En unos pocos meses, la Iglesia Metodista Unida compró el club de campo y su campo de golf. Entonces, usaron el edificio para los servicios de la iglesia, y alquilaron el campo de golf y lo administraron como un campo de golf público para que los estudiantes pudieran aprender los conceptos básicos de la administración de empresas y temas relacionados para obtener créditos universitarios.

Hoy, la pequeña iglesia que casi muere ahora está prosperando. No solo está prosperando, sino que tiene planes para construir un nuevo centro de adoración, una escuela de discipulado y otros edificios.

De la historia de la pequeña iglesia que surgió de la muerte cercana a una congregación emocionante y vibrante, y desde la carta de San Pablo a los Efesios, podemos aprender muchas cosas. Aquí hay solo tres.

Primero, en la religión, la gracia se refiere a la bondad de Dios hacia la raza humana. También se refiere al regalo que fluye de esta bondad. La gracia es un regalo, no un salario.
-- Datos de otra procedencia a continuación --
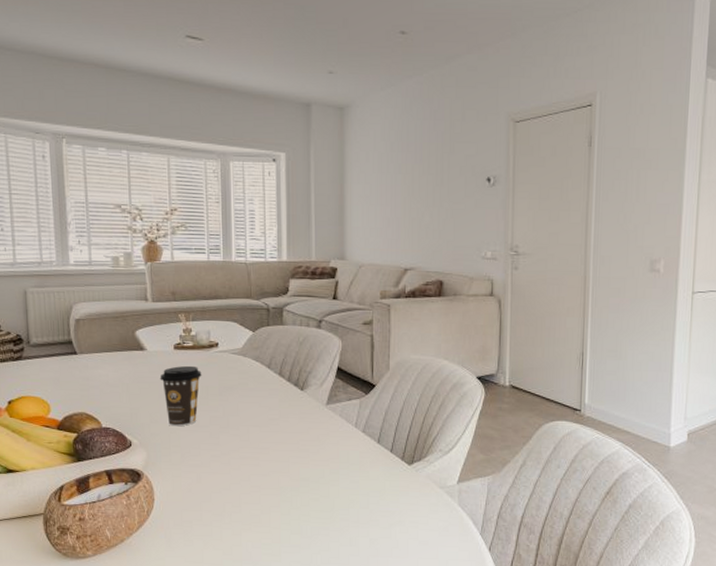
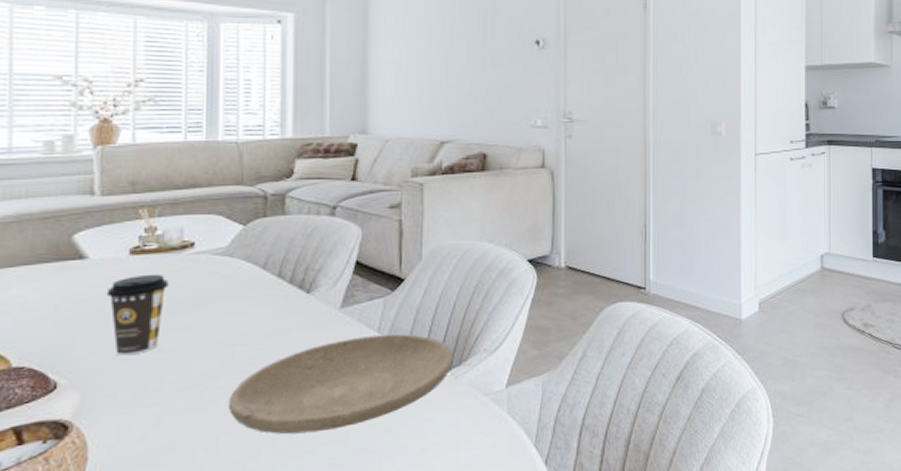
plate: none [246,429,415,501] -> present [228,333,453,435]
Eso significa que no “ganamos” la gracia. Como señala San Pablo, la gracia es “… un regalo de Dios; no es de obras, por lo que nadie puede jactarse”. En el cristianismo católico, aprendemos sobre los diferentes tipos de gracia, y solo hablaré de dos: la gracia real y la gracia santificante.

Segundo, la gracia actual se refiere a la ayuda divina que Dios nos da para realizar actos saludables. Los actos saludables se refieren a comportamientos considerados buenos o meritorios. Realizar obras de misericordia corporales o espirituales serían ejemplos de “actos saludables”.
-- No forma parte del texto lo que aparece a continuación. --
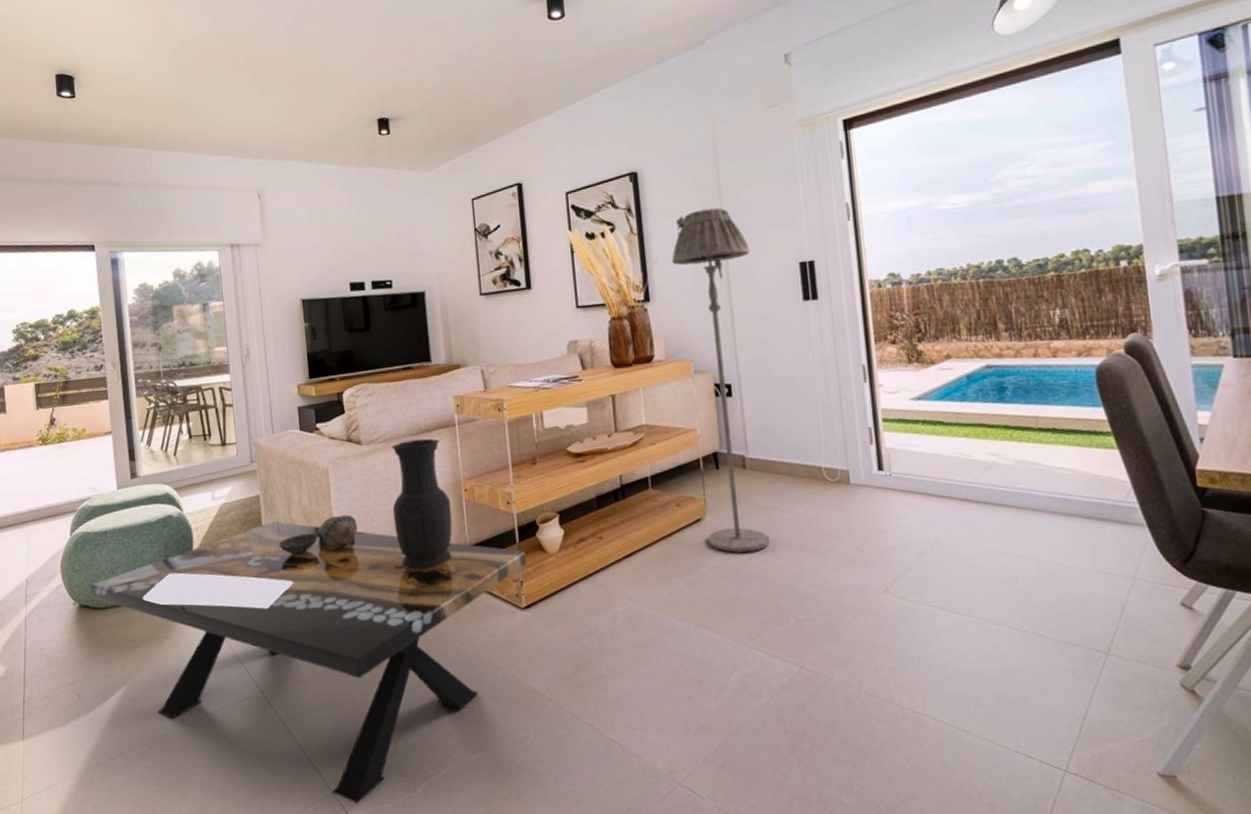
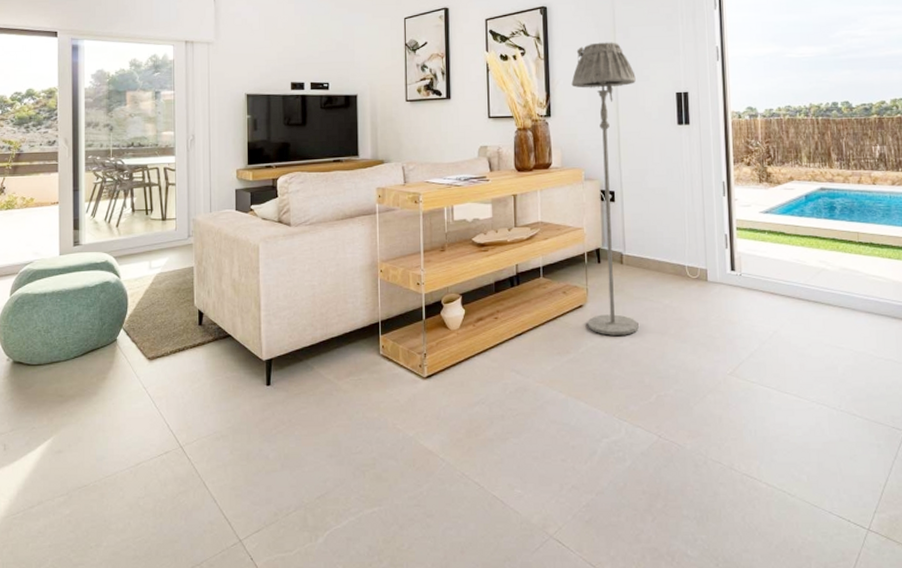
coffee table: present [90,521,526,804] -> none [25,291,430,552]
decorative bowl: present [278,514,358,554] -> none [208,288,281,322]
vase: present [392,438,452,570] -> none [315,223,367,340]

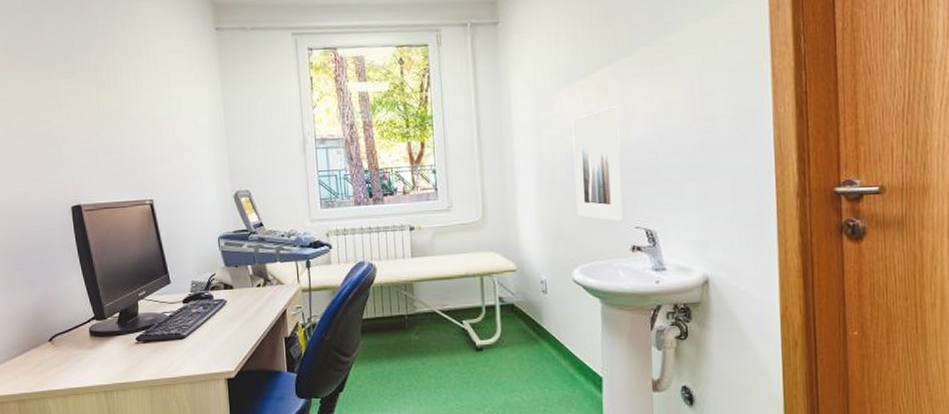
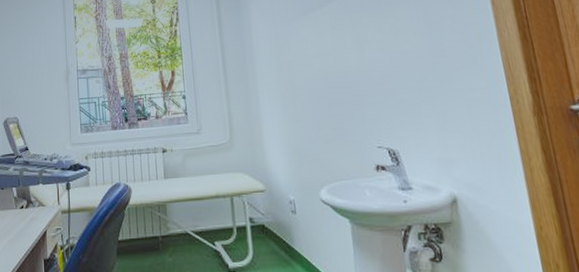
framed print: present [572,106,623,221] -> none [309,34,365,141]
Tercero, la gracia santificante se refiere al estado sobrenatural de ser infundido por Dios que permanentemente es inherente al alma. Este es el tipo de gracia que nos hace santos y participantes en la naturaleza divina de Dios. Cuando hablamos de la gracia santificante, nos encontramos hablando de conceptos como la justificación (o el acto misericordioso de Dios de hacernos santos) y la salvación (la condición en la que Dios lleva a la humanidad al cielo).
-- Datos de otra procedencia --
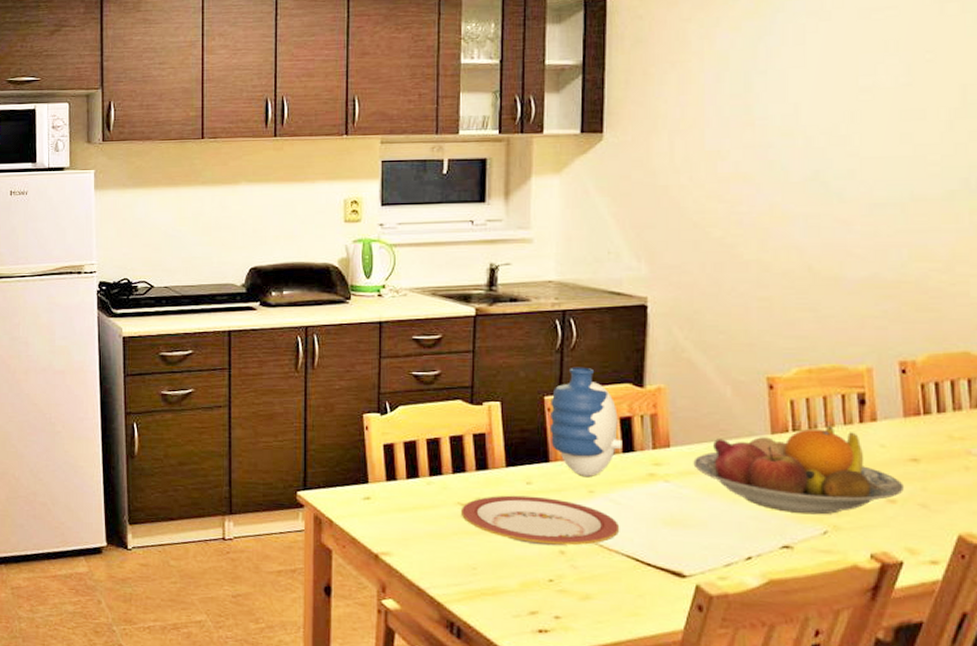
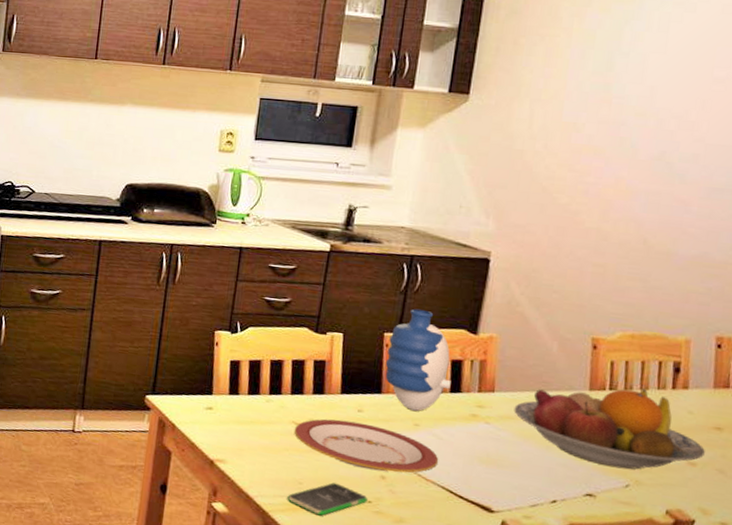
smartphone: none [462,564,549,601] -> present [287,482,368,516]

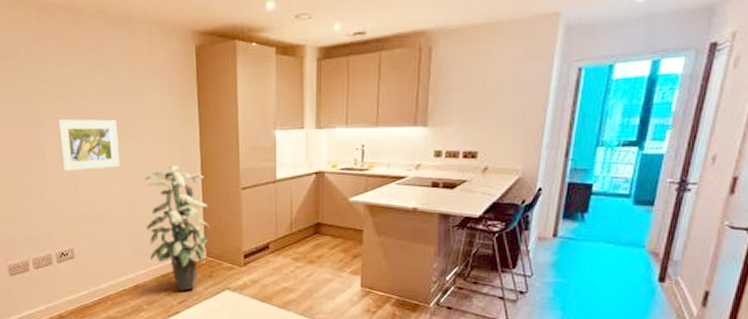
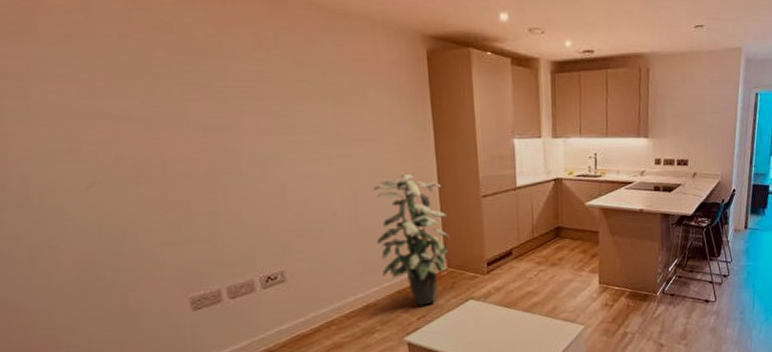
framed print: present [57,119,120,171] -> none [256,122,342,182]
Pero, ¿qué hay de la idea de que Dios nos cuide, como se ve en la declaración, “Pero por la gracia de Dios, yo también voy”, o “Solo por la gracia de Dios pude llegar a casa en la noche neblinosa”? Bueno, creo que legítimamente podríamos llamar a esto la gracia de Dios, ya que ambos reflejan la bondad de Dios hacia nosotros y sus acciones basadas en esta bondad. Pero, como mencioné al comienzo de esta homilía, el concepto de la gracia siempre ha sido, y sigue siendo, un concepto muy desconcertante para mí.

La buena noticia es que no tengo que saber todo sobre la gracia. Solo Dios necesita saber todo sobre la gracia, y mientras Dios continúe derramando gracia sobre usted y sobre mí, estoy bastante satisfecho, ¡muchas gracias!

Y estas son las buenas noticia sque tengo para ustedes en este Cuarto Domingo de Cuaresma, 2018.                                                                                                                                            

Story source:  Steve Strang.  “Here’s an Inspiring Story of Grace and a Leader with

Vision,” The Strang Report, Charisma Magazine, May 12, 2015.